El principal acierto de una decisión tardía consiste en que engloba distintos tipos de medidas, en consonancia con el carácter multicausal del problema. Arbitra reducciones de impuestos adicionales a las decididas en junio y rebaja sin demora los beneficios empresariales inesperados a consecuencia del aumento del gas. Algunas medidas van incluso dirigidas contra los excesos de lucro en el vaciado súbito de los embalses aprovechando el desfase entre su coste (cercano a cero) y su retribución (ligada a la evolución de las energías caras). Y se incluye también la atención especial, por el lado del gasto, a los más vulnerables.
Todos quedan involucrados. El presupuesto público compensará los recortes de impuestos sectoriales, y las cuentas de resultados de las energéticas también aportarán. Todo ello es razonable, aunque el primero deba pechar con más de dos tercios del esfuerzo (unos 1.400 millones de euros hasta Navidad), mientras que el oligopolio afronta apenas un tercio.
Poca duda cabe de que este plan es mucho más equilibrado que la proposición de ley alternativa tramitada por el Partido Popular, que apenas roza lo que son beneficios exorbitantes de las empresas. Las compañías eléctricas no han emprendido acciones legales, pero sí han anunciado que estudiarán el decreto ley para valorar la vía jurídica. Con todo, las medidas propuestas tienen carácter transitorio, a la espera de que las reformas estructurales alcancen su impacto. La Comisión Europea tampoco será ajena a ello porque está ya interesada, y lo estará más en el futuro, por este tipo de novedades.

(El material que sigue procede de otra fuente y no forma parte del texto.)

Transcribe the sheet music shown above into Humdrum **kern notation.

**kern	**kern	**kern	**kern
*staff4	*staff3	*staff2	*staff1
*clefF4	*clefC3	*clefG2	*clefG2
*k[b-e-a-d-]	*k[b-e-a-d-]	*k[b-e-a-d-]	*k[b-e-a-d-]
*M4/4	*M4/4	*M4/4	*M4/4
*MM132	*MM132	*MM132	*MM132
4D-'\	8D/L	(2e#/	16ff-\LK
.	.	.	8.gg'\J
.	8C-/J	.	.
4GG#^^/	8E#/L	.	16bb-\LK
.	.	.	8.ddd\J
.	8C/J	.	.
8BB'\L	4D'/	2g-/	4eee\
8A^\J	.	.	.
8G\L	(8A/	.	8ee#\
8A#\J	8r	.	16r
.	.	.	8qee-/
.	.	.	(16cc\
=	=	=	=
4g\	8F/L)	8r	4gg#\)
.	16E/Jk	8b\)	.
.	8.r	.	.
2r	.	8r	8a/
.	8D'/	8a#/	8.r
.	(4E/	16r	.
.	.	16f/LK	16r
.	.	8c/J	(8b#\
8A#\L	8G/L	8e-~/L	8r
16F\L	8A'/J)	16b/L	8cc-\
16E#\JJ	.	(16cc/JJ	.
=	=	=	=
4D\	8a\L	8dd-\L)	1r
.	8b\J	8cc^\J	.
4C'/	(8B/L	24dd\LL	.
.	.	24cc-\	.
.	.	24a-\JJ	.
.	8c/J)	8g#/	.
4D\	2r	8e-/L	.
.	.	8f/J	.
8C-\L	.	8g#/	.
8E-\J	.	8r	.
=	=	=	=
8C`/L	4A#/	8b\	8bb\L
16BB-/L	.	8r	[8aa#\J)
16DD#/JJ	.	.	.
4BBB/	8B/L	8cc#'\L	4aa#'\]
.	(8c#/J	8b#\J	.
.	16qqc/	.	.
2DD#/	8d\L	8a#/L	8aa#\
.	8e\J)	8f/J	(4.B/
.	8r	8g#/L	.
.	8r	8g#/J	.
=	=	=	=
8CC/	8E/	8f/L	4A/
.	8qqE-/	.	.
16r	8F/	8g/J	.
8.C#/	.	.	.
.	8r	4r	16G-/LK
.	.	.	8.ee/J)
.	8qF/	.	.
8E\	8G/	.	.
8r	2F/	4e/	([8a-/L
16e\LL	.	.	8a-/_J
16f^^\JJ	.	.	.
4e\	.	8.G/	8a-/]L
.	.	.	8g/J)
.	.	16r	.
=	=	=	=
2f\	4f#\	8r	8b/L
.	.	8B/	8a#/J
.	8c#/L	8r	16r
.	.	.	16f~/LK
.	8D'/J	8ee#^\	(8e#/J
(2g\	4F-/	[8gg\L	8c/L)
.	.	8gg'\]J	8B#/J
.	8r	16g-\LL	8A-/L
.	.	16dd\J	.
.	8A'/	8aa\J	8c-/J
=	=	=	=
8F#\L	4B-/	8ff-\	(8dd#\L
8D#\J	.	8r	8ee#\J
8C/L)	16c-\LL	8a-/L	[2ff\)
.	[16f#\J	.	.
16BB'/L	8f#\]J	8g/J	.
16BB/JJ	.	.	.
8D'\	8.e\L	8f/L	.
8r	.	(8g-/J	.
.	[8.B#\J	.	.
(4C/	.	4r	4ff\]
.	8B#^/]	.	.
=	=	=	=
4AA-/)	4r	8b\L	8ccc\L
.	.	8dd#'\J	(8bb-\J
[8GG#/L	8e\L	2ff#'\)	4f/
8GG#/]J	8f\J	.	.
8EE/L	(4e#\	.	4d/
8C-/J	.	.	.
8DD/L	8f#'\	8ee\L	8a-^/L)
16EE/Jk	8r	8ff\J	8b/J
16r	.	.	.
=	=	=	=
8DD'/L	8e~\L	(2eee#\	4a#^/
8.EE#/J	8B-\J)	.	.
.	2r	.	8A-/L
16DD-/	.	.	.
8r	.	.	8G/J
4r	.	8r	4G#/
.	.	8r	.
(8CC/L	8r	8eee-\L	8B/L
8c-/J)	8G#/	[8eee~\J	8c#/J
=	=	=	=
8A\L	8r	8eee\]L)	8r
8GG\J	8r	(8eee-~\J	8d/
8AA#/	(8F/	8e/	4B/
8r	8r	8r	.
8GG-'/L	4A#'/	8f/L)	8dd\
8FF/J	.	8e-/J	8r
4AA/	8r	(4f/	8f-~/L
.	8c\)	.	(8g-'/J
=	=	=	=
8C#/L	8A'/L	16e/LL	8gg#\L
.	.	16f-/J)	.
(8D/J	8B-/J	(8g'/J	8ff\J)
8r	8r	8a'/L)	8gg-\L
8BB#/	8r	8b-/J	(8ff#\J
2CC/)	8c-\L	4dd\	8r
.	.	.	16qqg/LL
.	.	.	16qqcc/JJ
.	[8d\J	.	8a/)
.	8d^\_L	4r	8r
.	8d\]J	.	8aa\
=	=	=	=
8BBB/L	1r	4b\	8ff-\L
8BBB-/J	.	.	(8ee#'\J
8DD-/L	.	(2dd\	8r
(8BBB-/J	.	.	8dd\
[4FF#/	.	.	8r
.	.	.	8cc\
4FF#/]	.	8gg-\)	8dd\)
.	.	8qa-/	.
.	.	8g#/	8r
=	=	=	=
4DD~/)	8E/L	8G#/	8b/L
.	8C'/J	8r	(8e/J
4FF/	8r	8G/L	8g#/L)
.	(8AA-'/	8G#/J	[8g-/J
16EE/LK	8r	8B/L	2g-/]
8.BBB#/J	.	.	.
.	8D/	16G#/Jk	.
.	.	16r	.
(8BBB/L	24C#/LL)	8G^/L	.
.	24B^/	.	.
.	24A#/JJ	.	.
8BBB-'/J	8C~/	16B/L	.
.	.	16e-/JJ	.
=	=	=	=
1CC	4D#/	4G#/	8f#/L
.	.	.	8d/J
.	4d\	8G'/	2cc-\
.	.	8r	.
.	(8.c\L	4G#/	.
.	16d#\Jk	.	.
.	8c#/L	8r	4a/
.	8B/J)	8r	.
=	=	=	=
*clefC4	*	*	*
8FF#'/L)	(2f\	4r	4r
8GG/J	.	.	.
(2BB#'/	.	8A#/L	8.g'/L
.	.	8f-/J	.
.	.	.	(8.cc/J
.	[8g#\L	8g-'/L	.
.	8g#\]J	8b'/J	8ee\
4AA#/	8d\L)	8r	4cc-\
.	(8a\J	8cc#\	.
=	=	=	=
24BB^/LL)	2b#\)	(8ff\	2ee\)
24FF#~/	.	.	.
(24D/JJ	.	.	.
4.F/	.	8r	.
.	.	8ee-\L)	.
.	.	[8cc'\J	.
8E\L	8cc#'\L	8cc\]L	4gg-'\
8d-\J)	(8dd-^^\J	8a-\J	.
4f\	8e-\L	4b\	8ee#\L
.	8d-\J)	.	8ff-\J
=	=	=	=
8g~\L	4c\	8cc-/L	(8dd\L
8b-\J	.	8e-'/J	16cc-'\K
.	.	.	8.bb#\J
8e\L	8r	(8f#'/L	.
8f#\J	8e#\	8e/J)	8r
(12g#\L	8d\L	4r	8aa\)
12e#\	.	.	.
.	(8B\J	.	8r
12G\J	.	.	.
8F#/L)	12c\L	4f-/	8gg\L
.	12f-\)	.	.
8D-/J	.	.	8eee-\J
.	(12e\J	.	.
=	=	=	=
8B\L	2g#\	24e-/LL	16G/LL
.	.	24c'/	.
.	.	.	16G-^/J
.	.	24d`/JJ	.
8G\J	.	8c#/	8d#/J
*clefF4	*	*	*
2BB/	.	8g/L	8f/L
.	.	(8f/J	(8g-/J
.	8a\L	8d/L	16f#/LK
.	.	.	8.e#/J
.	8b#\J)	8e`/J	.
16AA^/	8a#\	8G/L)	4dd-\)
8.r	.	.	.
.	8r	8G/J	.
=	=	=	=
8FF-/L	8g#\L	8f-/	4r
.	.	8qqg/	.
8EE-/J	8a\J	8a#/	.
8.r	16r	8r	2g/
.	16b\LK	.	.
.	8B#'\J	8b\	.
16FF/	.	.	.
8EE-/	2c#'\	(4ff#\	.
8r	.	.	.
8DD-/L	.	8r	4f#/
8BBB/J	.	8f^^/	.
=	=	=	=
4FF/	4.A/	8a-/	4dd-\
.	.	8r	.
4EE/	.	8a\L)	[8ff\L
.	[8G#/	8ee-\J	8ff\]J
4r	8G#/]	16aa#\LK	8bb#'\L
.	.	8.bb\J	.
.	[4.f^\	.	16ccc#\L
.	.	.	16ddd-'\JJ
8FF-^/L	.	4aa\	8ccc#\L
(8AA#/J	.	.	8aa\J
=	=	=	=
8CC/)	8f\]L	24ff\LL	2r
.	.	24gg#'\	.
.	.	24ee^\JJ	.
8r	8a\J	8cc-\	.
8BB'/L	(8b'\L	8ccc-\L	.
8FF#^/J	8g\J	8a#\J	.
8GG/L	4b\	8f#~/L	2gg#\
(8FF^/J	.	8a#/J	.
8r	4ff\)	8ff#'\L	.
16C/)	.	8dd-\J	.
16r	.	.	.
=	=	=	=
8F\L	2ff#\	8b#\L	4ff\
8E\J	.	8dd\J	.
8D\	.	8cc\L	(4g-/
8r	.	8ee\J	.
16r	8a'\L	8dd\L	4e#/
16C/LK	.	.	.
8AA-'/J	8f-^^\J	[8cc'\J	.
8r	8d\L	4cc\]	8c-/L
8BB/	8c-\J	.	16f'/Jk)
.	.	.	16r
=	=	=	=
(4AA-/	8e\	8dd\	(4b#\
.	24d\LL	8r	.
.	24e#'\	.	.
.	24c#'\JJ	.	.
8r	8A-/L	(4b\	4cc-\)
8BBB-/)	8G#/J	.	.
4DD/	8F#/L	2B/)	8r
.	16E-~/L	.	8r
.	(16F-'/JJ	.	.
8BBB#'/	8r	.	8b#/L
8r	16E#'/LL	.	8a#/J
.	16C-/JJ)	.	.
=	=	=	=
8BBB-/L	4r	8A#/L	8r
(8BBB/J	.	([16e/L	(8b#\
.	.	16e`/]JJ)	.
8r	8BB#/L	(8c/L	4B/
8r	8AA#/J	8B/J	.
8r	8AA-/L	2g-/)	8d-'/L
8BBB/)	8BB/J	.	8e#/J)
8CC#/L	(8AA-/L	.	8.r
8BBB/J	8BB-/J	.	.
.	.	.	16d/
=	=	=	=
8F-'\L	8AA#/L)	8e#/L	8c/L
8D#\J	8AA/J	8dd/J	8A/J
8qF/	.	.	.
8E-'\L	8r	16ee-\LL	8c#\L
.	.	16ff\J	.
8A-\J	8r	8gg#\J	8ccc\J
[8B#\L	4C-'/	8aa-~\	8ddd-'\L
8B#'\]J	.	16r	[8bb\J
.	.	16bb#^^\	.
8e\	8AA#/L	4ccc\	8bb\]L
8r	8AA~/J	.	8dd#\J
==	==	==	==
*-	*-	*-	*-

El paquete balancea también las medidas estructurales de los proyectos de ley, las urgentes del decreto y la incentivación a la competencia interna del oligopolio que ambas suponen. Al ala minoritaria del Gobierno puede satisfacerle su alcance sustancial y, sobre todo, su urgencia. La fijación arbitraria de precios públicos no era una opción hoy, y seguramente la reflexión sobre una empresa pública en el subsector hidroeléctrico pide algo más de tiempo y templanza.